--- WORK TO COMPLETE ---
If pictures are present, leave them out, and copy the data word for word.

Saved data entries
+---+

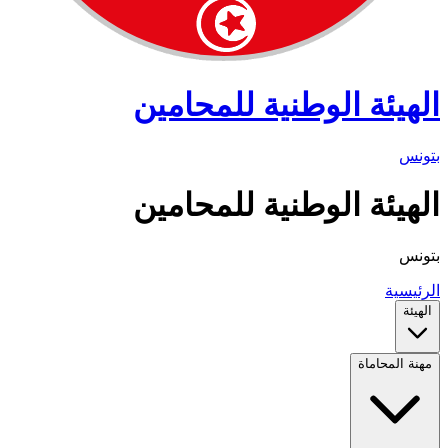
الهيئة الوطنية للمحامين
بتونس
الهيئة الوطنية للمحامين
بتونس
الرئيسية
الهيئة
مهنة المحاماة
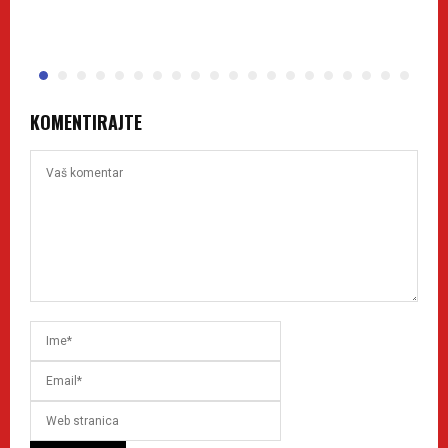
S
KOMENTIRAJTE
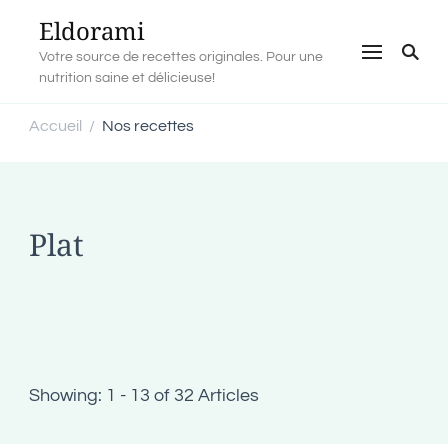
Eldorami
Votre source de recettes originales. Pour une
nutrition saine et délicieuse!
Accueil
Nos recettes
/
Plat
Showing: 1 - 13 of 32 Articles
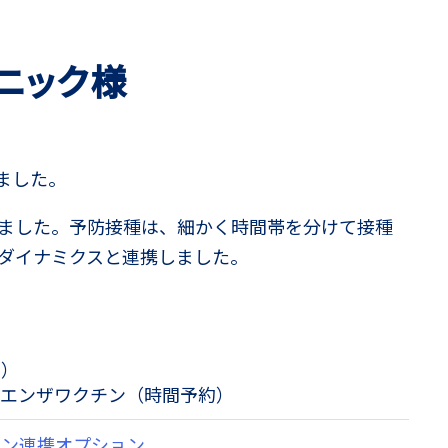
ニック様
ました。
ました。予防接種は、細かく時間帯を分けて接種
ダイナミクスと連携しました。
約）
ルエンザワクチン（時間予約）
コン連携オプション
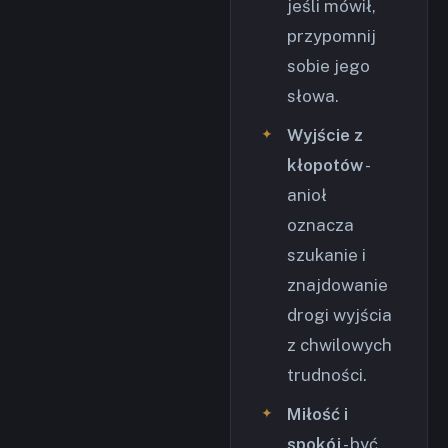
jeśli mówił,
przypomnij
sobie jego
słowa.
Wyjście z
kłopotów
-
anioł
oznacza
szukanie i
znajdowanie
drogi wyjścia
z chwilowych
trudności.
Miłość i
spokój
- być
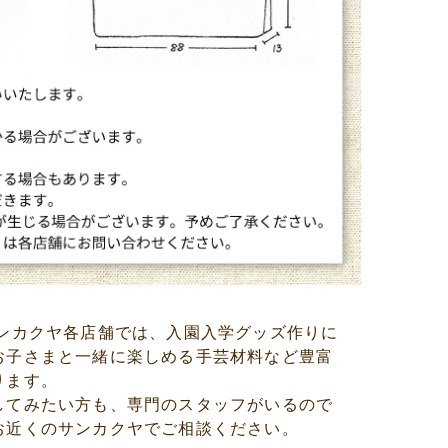
サンカクヤ各店舗では、入園入学グッズ作りに
お子さまと一緒に楽しめる手芸材料など豊富
ります。
してみたい方も、専門のスタッフがいるので
お近くのサンカクヤでご相談ください。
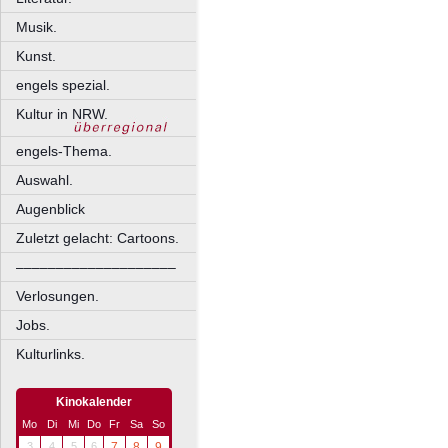
Musik.
Kunst.
engels spezial.
Kultur in NRW.
engels-Thema.
Auswahl.
Augenblick
Zuletzt gelacht: Cartoons.
––––––––––––––––––––
Verlosungen.
Jobs.
Kulturlinks.
Kinokalender
Mo
Di
Mi
Do
Fr
Sa
So
3
4
5
6
7
8
9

+---+

--- EXERCISE ANSWER ---
الهيئة الوطنية للمحامين
بتونس
الهيئة الوطنية للمحامين
بتونس
الرئيسية
الهيئة
مهنة المحاماة
S
KOMENTIRAJTE
Eldorami
Votre source de recettes originales. Pour une
nutrition saine et délicieuse!
Accueil
Nos recettes
/
Plat
Showing: 1 - 13 of 32 Articles
ニック様
ました。
ました。予防接種は、細かく時間帯を分けて接種
ダイナミクスと連携しました。
約）
ルエンザワクチン（時間予約）
コン連携オプション
jeśli mówił,
przypomnij
sobie jego
słowa.
Wyjście z
kłopotów
-
anioł
oznacza
szukanie i
znajdowanie
drogi wyjścia
z chwilowych
trudności.
Miłość i
spokój
- być
サンカクヤ各店舗では、入園入学グッズ作りに
お子さまと一緒に楽しめる手芸材料など豊富
ります。
してみたい方も、専門のスタッフがいるので
お近くのサンカクヤでご相談ください。
Musik.
Kunst.
engels spezial.
Kultur in NRW.
engels-Thema.
Auswahl.
Augenblick
Zuletzt gelacht: Cartoons.
––––––––––––––––––––
Verlosungen.
Jobs.
Kulturlinks.
Kinokalender
Mo
Di
Mi
Do
Fr
Sa
So
3
4
5
6
7
8
9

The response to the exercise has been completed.